Which insulins are considered slow‑acting (basal) insulin?

Slow-Acting (Basal) Insulins

Slow-acting insulins—also called basal insulins—include NPH insulin, long-acting insulin analogs (insulin glargine, insulin detemir, and insulin degludec), and continuous subcutaneous infusion of rapid-acting insulin via pump. These formulations provide sustained background insulin coverage to suppress hepatic glucose production between meals and overnight 1.

Long-Acting Insulin Analogs (Preferred Basal Insulins)

First-Generation Long-Acting Analogs

• Insulin glargine (Lantus, Basaglar) has an onset of approximately 1 hour, a peakless profile, and duration of action up to 24 hours, allowing once-daily dosing 2, 3.
• Insulin detemir (Levemir) has a duration of action less than 24 hours and may require twice-daily dosing in some patients 1, 4.

Second-Generation Long-Acting Analogs

• Insulin glargine U-300 (Toujeo) provides longer duration of action than U-100 glargine with more stable 24-hour coverage and reduced nocturnal hypoglycemia risk 5.
• Insulin degludec (Tresiba) has ultra-long duration exceeding 24 hours with highly consistent day-to-day absorption and lower nocturnal hypoglycemia risk compared to glargine U-100 6, 7.

Intermediate-Acting Insulin

• NPH insulin is an intermediate-acting insulin with a pronounced peak effect and duration of 12–18 hours, typically requiring twice-daily dosing 1, 8.
• NPH has a higher risk of nocturnal hypoglycemia compared to long-acting analogs due to its peak action profile 2, 3.
• NPH no longer has a place in the treatment of type 1 diabetes because its early peak effects and relatively short duration result in nocturnal hypoglycemia risk and fasting hyperglycemia after evening injection 8.
• NPH remains the most cost-effective basal insulin option (approximately $25–$165 per vial) when hypoglycemia risk is not elevated 9.

Continuous Subcutaneous Insulin Infusion (CSII)

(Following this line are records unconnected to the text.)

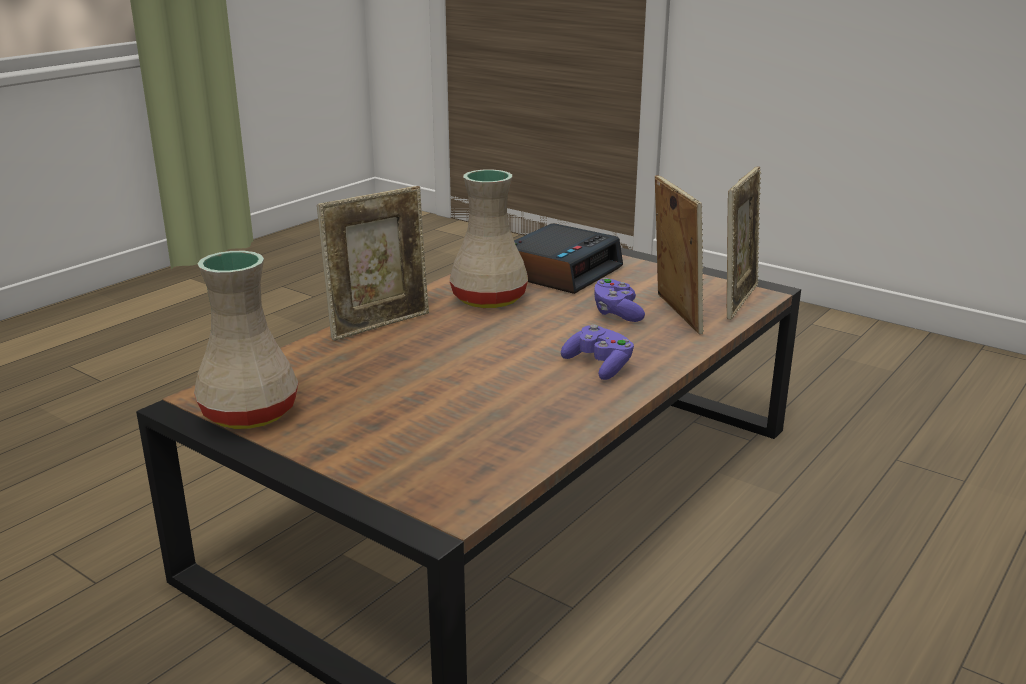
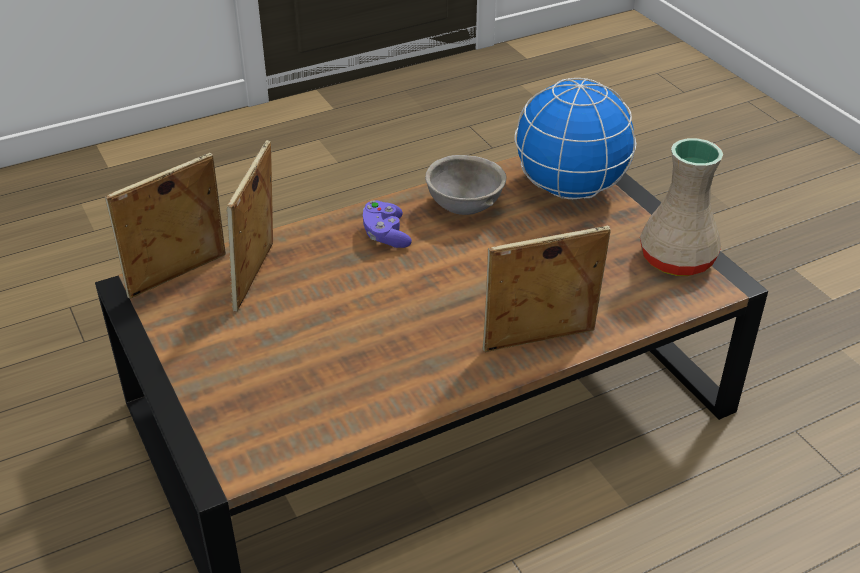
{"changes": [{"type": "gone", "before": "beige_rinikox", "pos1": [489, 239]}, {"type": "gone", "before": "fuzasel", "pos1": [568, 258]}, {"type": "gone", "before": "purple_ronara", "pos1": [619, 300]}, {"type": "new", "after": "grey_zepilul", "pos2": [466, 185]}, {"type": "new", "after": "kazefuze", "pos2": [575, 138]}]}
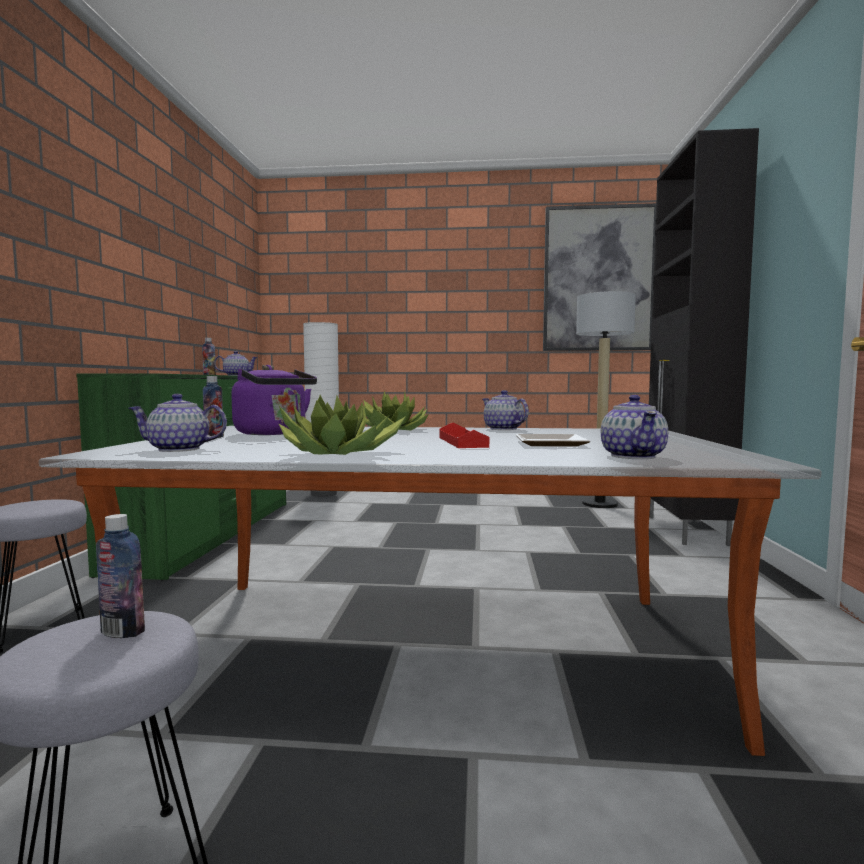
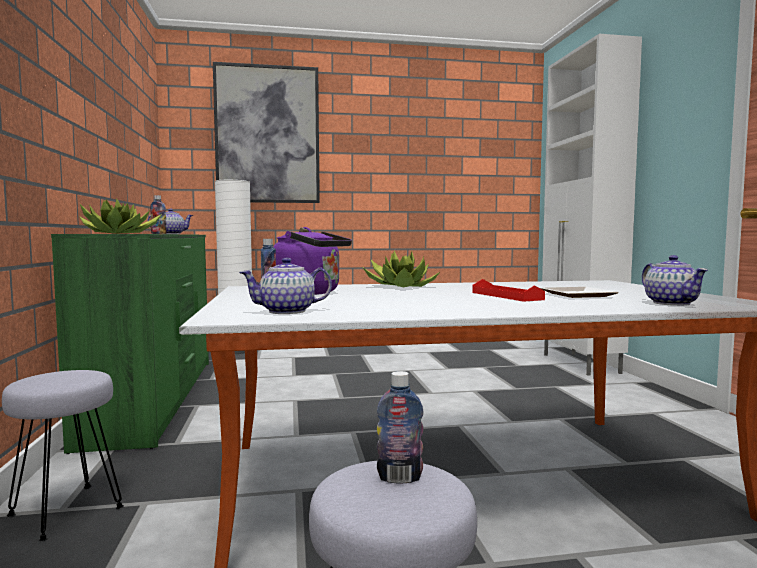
{"changes": [{"type": "gone", "before": "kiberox", "pos1": [505, 410]}, {"type": "gone", "before": "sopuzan", "pos1": [606, 399]}, {"type": "shifted", "before": "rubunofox", "pos1": [342, 425], "pos2": [120, 216]}, {"type": "shifted", "before": "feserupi", "pos1": [599, 277], "pos2": [266, 132]}, {"type": "repainted", "before": "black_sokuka", "after": "white_sokuka", "pos1": [704, 337], "pos2": [592, 205]}]}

• Insulin pump therapy using rapid-acting insulin analogs provides basal insulin through continuous delivery and is considered the "gold standard" for basal insulin replacement due to better reproducibility of subcutaneous absorption 8.
• CSII may be indicated in subsets of type 1 diabetes patients with insulin "supersensitivity," low-dose insulin needs, or variable subcutaneous absorption of long-acting analogs to minimize glucose variability and reduce hypoglycemia 8.

Clinical Advantages of Long-Acting Analogs Over NPH

• Long-acting basal analogs are nearly peakless and reduce the risk of hypoglycemia (especially nocturnal), blood glucose variability, and lower A1C with similar or less hypoglycemia compared to NPH 1, 8.
• Insulin glargine demonstrates a steady time-action profile over 24 hours without a pronounced peak, producing lower fasting glucose levels and consistent reduction in nocturnal hypoglycemia compared to NPH 3.
• Second-generation analogs (glargine U-300 and degludec) provide more stable glycemic control with reduced hypoglycemia risk compared to first-generation analogs 7.

Key Distinction: Basal vs. Prandial Insulin

• Basal insulin (slow-acting) restrains hepatic glucose production between meals and overnight, controlling fasting and between-meal glucose levels 1, 10.
• Prandial insulin (rapid-acting analogs like lispro, aspart, glulisine) has quick onset (0.25–0.5 hours), peak at 1–3 hours, and duration of 3–5 hours to cover postprandial glucose excursions 1, 10.
• In type 1 diabetes, basal insulin typically comprises 40–60% of total daily insulin dose, with the remainder as prandial insulin 1, 10.